■ **Brano scelto**:
-- -- --
Convinto di dover rafforzare ulteriormente la difesa dello Stato fascista, in primis dai nemici esterni e poi da quelli interni, Bocchini istituì nel 1930 l’OVRA, la famigerata polizia segreta del regime. L’origine di questa sigla è tuttora avvolta nel mistero: è stato osservato che il termine avesse avuto una voluta assonanza con “piovra”, o con “Ochrana”, la polizia segreta della Russia zarista; per alcuni si tratterebbe di un’errata trascrizione, per altri invece, sarebbe l’acronimo di “Organizzazione di Vigilanza e Repressione dell’Antifascismo”, o qualcosa di simile. L’OVRA era formata da una capillare rete di informatori dispiegata sia in Italia che all’estero, ed era ispirata alla Čeka sovietica.
I rari soggiorni a S. Giorgio del Sannio erano stati per un paio di volte occasione di due importanti visite ufficiali: furono ospitati nel 1932 presso Villa Securitas il Principe di Piemonte Umberto di Savoia, e nel 1938 il suo omologo tedesco Heinrich Himmler, il capo delle SS, il quale nutriva una profonda stima verso Bocchini, tanto da definirlo il suo “maestro”(anche se il sangiorgese non ricambiava totalmente, e soprattutto era alieno dal fanatismo del comandante nazista). Nel 1937 la villa avrebbe dovuto ospitare Benito Mussolini, ma un inatteso imprevisto impedì la visita.
Arturo Bocchini morì il 20 novembre 1940 a Roma, poco dopo lo scoppio della guerra (verso la quale aveva nutrito parecchi dubbi, ma si mantenne comunque fedele al Duce). Le cause della morte sembrano essere state dovute agli eccessi dello stress e della vita gaudente che conduceva. Accettò di sposare in articulo mortis la signorina Maria Gabriella De Lieto Vollaro (di molti anni più giovane di lui); inoltre morì da buon cristiano ottenendo la benedizione di un vescovo che lo assistette in quei momenti drammatici. La sua agonia durò per ben due giorni. I medici che lo avevano seguito dichiararono che il decesso era stato causato da un ictus cerebrale. Per la verità sulla morte sono state fatte alcune insinuazioni: membri della sua famiglia, anche a distanza di anni, non hanno escluso che fosse stato avvelenato per ordine di alcuni gerarchi contrari alla sua condotta moderata; qualcuno invece ha addirittura pensato che fosse stato ucciso dagli antifascisti. In realtà l’ipotesi dell’avvelenamento non ha mai avuto alcuna prova o riscontro.
-- -- --
Voci del dataset
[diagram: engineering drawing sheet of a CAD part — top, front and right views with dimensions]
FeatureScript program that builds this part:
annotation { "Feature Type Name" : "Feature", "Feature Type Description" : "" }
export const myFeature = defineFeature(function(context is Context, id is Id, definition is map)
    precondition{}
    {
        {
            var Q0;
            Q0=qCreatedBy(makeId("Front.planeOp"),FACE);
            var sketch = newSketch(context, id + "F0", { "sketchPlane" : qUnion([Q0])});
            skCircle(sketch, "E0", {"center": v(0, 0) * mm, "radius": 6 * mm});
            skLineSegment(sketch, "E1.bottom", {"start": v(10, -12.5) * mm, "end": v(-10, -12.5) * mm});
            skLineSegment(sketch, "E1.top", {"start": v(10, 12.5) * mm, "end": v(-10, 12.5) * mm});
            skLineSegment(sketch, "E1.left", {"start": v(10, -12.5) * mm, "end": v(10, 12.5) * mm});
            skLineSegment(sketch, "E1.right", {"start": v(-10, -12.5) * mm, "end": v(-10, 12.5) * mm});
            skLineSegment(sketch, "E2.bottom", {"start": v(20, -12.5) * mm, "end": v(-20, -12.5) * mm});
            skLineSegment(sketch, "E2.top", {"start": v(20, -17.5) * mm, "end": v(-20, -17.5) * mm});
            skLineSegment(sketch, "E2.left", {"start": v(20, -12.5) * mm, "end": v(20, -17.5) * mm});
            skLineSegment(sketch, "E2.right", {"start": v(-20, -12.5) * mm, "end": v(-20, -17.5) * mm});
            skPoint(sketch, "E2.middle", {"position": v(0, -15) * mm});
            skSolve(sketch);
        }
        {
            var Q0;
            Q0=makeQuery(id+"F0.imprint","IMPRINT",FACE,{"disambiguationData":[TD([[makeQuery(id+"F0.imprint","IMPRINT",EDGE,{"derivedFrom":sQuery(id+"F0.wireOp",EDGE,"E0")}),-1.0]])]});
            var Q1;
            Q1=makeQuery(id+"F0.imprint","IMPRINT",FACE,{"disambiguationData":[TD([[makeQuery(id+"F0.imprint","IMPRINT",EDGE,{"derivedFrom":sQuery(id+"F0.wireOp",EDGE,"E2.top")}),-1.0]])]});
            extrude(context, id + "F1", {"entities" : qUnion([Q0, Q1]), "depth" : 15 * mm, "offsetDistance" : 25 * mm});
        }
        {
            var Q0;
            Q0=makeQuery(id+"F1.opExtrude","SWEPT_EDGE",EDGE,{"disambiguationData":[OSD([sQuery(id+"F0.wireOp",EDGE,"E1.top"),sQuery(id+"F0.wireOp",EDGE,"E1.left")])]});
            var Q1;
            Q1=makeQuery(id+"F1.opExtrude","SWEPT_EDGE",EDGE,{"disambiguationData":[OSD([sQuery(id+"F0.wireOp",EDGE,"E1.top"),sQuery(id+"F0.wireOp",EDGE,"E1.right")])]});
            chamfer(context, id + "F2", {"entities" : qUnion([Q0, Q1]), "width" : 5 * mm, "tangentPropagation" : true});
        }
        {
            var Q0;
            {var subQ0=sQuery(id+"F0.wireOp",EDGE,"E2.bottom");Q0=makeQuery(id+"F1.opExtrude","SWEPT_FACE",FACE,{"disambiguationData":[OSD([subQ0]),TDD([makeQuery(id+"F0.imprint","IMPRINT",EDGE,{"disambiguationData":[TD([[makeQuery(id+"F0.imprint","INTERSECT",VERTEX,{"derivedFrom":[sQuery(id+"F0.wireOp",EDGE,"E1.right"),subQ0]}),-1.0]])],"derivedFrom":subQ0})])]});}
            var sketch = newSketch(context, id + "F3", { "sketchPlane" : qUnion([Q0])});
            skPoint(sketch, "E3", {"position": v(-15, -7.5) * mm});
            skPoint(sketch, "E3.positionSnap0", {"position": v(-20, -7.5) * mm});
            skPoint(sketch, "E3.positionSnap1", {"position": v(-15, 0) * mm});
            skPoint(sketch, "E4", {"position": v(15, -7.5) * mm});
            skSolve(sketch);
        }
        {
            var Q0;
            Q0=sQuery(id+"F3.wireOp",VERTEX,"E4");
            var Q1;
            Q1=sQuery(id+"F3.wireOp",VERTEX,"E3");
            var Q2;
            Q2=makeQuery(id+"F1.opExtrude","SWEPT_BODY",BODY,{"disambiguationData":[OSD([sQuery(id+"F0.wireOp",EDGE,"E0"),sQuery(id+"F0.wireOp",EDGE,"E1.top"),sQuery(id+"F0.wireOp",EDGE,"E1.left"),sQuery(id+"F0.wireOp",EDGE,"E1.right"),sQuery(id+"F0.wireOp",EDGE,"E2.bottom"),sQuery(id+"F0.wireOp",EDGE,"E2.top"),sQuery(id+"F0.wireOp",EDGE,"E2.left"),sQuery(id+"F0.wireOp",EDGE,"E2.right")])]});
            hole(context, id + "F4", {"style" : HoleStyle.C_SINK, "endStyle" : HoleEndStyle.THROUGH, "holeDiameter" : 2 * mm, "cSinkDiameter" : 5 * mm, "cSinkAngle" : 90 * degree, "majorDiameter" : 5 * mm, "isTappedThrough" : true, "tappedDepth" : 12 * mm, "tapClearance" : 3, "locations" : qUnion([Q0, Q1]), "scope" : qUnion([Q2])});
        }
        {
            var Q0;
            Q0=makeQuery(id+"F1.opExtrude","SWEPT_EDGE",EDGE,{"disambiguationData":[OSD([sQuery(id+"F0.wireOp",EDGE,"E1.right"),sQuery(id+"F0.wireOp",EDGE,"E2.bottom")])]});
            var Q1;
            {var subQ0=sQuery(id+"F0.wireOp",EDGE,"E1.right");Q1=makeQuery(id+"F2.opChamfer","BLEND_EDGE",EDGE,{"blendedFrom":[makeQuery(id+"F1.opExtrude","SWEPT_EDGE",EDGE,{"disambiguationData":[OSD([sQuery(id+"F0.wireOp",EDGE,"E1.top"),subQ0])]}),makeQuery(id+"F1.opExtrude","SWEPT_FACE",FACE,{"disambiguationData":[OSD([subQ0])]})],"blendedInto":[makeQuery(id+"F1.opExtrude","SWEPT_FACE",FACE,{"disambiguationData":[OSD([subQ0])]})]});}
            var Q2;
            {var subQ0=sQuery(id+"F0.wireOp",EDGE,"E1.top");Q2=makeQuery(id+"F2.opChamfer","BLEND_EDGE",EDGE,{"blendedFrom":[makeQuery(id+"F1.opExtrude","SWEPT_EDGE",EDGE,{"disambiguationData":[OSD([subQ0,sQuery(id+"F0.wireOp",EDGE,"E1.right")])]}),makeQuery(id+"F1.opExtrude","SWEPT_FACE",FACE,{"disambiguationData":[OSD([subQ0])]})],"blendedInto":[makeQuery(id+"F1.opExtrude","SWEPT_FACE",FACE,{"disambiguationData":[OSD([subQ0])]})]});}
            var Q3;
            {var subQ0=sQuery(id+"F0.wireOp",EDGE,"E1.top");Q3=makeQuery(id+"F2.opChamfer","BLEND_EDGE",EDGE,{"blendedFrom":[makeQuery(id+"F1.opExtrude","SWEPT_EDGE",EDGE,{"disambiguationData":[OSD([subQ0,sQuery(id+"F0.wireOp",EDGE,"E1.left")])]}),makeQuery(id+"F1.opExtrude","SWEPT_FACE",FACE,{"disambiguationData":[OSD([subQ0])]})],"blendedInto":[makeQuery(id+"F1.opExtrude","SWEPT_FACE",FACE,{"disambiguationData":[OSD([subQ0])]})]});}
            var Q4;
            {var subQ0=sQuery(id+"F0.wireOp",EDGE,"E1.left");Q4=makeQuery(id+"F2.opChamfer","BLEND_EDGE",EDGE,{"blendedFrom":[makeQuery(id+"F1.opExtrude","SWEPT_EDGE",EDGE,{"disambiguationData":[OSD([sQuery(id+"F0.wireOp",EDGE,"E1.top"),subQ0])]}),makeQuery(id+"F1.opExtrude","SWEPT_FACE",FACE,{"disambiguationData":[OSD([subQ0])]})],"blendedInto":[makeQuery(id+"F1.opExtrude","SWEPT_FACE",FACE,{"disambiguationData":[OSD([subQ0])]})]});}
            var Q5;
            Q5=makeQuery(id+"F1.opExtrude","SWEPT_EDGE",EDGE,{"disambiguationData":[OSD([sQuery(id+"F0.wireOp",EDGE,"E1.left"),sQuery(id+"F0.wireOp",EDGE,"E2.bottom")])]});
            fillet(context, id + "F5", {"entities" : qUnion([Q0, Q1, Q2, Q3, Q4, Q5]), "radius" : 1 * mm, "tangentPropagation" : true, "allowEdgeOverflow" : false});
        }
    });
-- -- --
■ **Consegna**:
Rispondi alle seguenti domande sul brano su Arturo Bocchini.
1. In quale anno Bocchini istituì l'OVRA?
2. Chi fu ospitato presso Villa Securitas nel 1932?
3. Secondo i medici che lo avevano seguito, quale fu la causa della morte di Bocchini?

■ **Risposta scritta**:
1. Nel 1930.
2. Il Principe di Piemonte Umberto di Savoia.
3. Un ictus cerebrale.